## Text under study
▬▬▬

Translational Applications of MiniPDX: An In Vivo Organoid Assay in New Drug R&D

Dr. Danyi Wen describes a novel test using patient derived xenograft (PDX) samples to measure drug efficacy and identify therapeutic candidates in personalized oncology treatments.

• An introduction to LIDE Biotech
• The role of functional diagnosis in precision medicine
• An introduction to MiniPDX and its applications
• Combining MiniPDX with omics
• The use of functional diagnosis in drug research and development

In this webinar, Dr. Wen introduces LIDE Biotech and their range of available services which include personalized oncology. For example, LIDE utilizes next generation sequencing (NGS) or polymerase chain reaction (PCR) testing in cases where driver genes are clearly identified and functional diagnostics in instances where driver genes are unclear. In addition, they offer drug research and development services, from preclinical testing through clinical trials.

Dr. Wen first discusses functional diagnosis and its role in precision medicine. Functional diagnosis refers to in vitro and in vivo assays, such as organoid models and patient derived xenografts (PDX), with the ultimate goal of matching therapies to a particular phenotype and genotype to maximize efficacy. Organoid models may be grown from conditionally reprogrammed cells in vitro within several weeks. PDX, however, can take several months for development, since patient xenografts are transplanted in vivo into animal models. LIDE has therefore developed MiniPDX, a novel in vivo application which can provide results up to 30 times faster than conventional PDX.

“. . . they can give the patient translational medicine services in about four weeks . . . in our real practice we actually, with the MiniPDX, we can shorten that to even just two weeks . . .”

MiniPDX development involves tissue collection via surgery or biopsy, sample encapsulation, subcutaneous implantation of the capsule in mice, systemic treatment for seven days, and sample extraction for evaluation. This protocol enables identification of the most effective therapies, which are specifically tailored to the individual patient. A series of clinical studies are presented next in this webinar, demonstrating the efficacy of this approach and the high degree of correlation between the MiniPDX and traditional PDX methods.

▬▬▬

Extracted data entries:

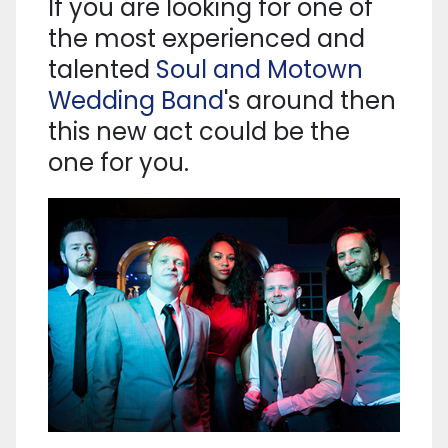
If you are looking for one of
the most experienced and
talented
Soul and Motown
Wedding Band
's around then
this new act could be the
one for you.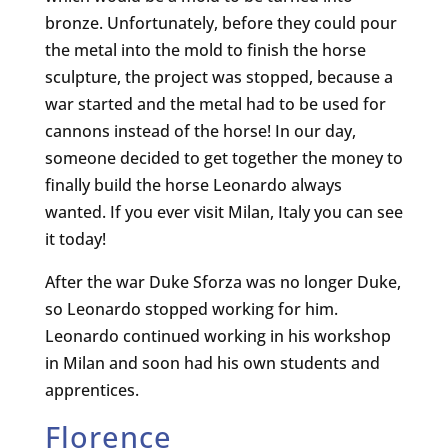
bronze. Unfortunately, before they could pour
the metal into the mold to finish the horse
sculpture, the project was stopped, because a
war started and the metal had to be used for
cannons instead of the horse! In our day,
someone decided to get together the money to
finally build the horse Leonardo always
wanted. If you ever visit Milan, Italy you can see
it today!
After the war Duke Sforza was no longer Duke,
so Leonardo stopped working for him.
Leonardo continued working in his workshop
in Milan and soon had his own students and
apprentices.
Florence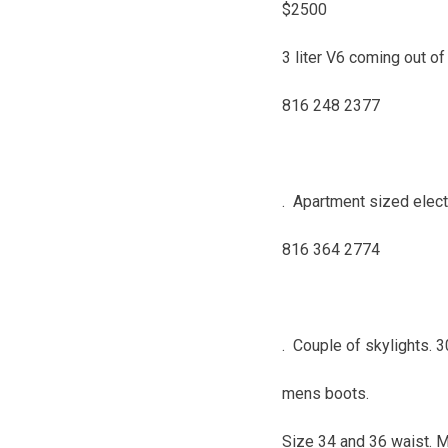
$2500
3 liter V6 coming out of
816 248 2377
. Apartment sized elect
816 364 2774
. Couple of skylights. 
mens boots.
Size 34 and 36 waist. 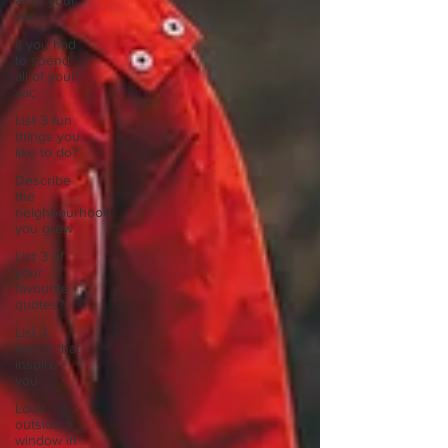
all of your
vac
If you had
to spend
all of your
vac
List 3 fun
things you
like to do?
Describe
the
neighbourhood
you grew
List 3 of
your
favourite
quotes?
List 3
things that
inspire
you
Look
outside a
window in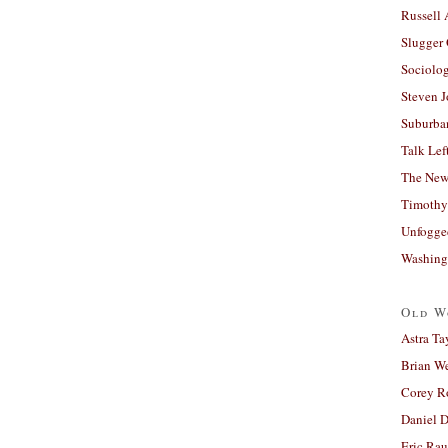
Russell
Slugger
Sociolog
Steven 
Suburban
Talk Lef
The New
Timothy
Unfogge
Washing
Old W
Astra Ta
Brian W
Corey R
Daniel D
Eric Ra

▬▬▬

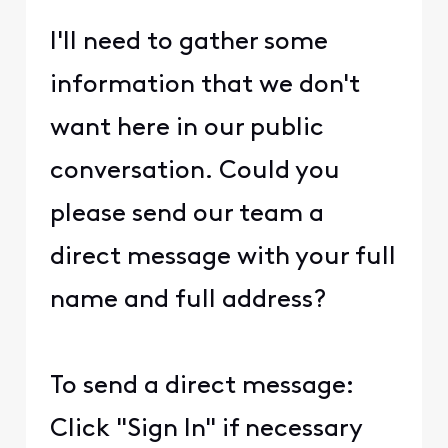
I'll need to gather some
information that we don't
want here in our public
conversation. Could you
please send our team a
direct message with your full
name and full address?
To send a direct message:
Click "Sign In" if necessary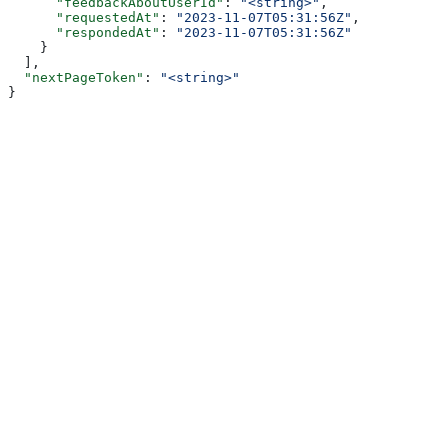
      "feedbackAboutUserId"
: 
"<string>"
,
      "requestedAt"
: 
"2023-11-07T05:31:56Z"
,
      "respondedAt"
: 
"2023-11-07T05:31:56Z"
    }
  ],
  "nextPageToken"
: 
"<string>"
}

▬▬▬

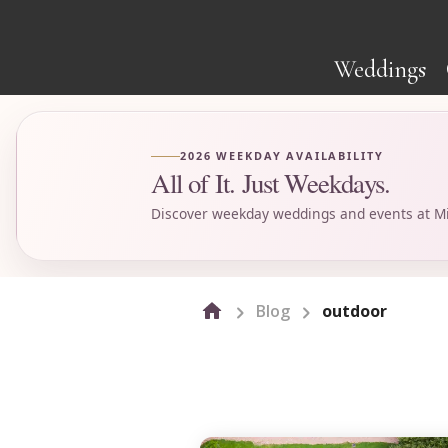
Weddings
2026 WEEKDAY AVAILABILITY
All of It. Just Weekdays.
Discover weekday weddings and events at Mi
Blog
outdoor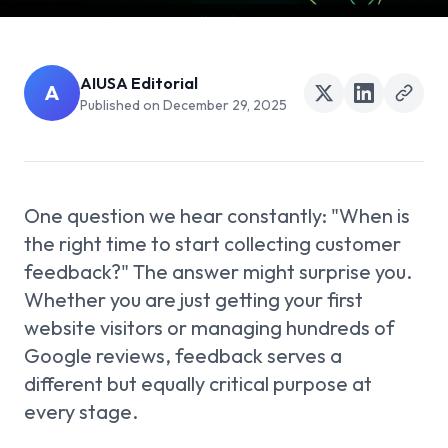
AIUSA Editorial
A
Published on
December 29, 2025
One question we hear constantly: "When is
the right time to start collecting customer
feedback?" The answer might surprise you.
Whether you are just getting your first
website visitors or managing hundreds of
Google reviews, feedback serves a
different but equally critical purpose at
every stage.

▬▬▬

## Problem statement
Please transcribe the MiniPDX text from "Dr. Wen first" up to and including "than conventional PDX.". These items were taken from a separate source.

## Your response
Dr. Wen first discusses functional diagnosis and its role in precision medicine. Functional diagnosis refers to in vitro and in vivo assays, such as organoid models and patient derived xenografts (PDX), with the ultimate goal of matching therapies to a particular phenotype and genotype to maximize efficacy. Organoid models may be grown from conditionally reprogrammed cells in vitro within several weeks. PDX, however, can take several months for development, since patient xenografts are transplanted in vivo into animal models. LIDE has therefore developed MiniPDX, a novel in vivo application which can provide results up to 30 times faster than conventional PDX.